Кандинский, не оборачиваясь, задает Ивану коварный вопрос: «Скажите, а почему Рембрандт пользуется коричневой подливой? Такая подлива, хоть и с золотистыми блестками, уступает чистым краскам!»

— Есть люди, предпочитающие тусклую палитру, — отвечает Иван. — Среди них — так называемые сезаннисты. Их основные цвета — серо-буро-малиновые. Они так выражают свой глубокий депресняк. Сезаннисты якобы готовятся к прыжку в за-о, к заоблачному прыжку. Но скорее всего поскользнется на куске говна.

— Разве можно быть в наше время художником? — почти кричит Иван. — Либо ты кондовый реалист, либо подлый поп-артист. Возможен и промежуточный вариант типа концептуалиста или сюрреалиста. Но магия пропала! Забудьте про чистые цвета и никогда не говорите про подливу Рембрандта.

Не дожидаясь ответа, он покидает Кандинского и быстрым шагом идет в сторону Крейтмайерштрассе. Сегодня 15 октября 1959 года. Ему нужно успеть предупредить Бандеру. Но он не успевает, как всегда. История пойдет своим путем. Своим путем.

Степан Бандера уже на лестнице. Все тихо, охранник ждет его снаружи у подъезда. Он подымается на площадку второго этажа, шарит в кармане ключи. Он в сером распахнутом габардиновом плаще, под плащом — украинская расшиванка.

Бандера слышит звук, похожий на вздох. Оборачивается: перед ним — мужчина высокого роста, в маске, похожей на противогаз. Это Богдан Сташинский, агент КГБ. Бандера пытается сделать шаг назад, но поздно. Сташинский достает нечто, обернутое в платок, и направляет ему в лицо. Бандера вскрикивает, падает. Глаза широко раскрыты, он оседает на пол. Сташинский спокойно выходит на улицу.

— Опять, блин, опоздал! — плюется подбежавший Иван. У дома на Крейтмайерштрассе собирается толпа.

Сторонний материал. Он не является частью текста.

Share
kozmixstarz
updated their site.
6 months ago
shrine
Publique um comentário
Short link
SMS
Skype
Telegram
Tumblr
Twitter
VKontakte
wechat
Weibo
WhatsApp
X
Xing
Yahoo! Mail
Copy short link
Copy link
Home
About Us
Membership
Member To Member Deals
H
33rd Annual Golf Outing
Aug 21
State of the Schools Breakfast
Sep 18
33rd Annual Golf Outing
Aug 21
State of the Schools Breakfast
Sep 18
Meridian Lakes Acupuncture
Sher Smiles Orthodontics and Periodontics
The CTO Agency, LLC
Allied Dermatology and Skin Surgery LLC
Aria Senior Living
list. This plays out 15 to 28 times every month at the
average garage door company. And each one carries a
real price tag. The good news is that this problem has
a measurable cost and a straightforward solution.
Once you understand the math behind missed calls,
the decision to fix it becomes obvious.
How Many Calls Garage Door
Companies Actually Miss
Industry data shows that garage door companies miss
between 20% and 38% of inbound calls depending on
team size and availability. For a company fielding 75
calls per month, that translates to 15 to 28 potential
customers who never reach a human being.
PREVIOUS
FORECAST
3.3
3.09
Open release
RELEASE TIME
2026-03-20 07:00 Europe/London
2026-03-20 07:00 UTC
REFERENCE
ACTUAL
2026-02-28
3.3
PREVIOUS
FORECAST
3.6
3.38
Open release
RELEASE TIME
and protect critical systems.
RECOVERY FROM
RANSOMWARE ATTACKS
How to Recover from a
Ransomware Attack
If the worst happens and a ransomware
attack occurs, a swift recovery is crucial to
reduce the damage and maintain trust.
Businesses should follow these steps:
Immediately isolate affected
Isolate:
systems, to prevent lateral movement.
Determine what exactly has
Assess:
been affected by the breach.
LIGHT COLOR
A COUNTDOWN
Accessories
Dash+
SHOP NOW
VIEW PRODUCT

…Талькирхен, ночь, Иван ворочается. В голове — беспорядочные картинки:

Ильич громко жует колбаску, пролетарии весело гуляют по Английскому парку.

Кандинский кладет новые слои красок. Картина наклоняется, он делает резкий мазок, картина падает. Кандинский по-немецки ругается.

Маленький, в габардиновом плаще Бандера подымается на второй этаж. Видит тень, бросаемую с верхней площадки. Оборачивается… Это смерть в образе Сташинского.

Темнота отступает раком. Пятится хрен знает куда.

Краска — это цветовая субстанция, которая воздействует на нашу психику.

Материя есть объективная реальность, данная нам в ощущениях.

Наша баварская мова упирается в родную почву. Проклятые пруссаки-москали!

Стоп-кадр: он видит звезду. Свисток. Из-под сознания. «Сука!» — Истошный крик. «Какого хрена?» — Он. Топот ног.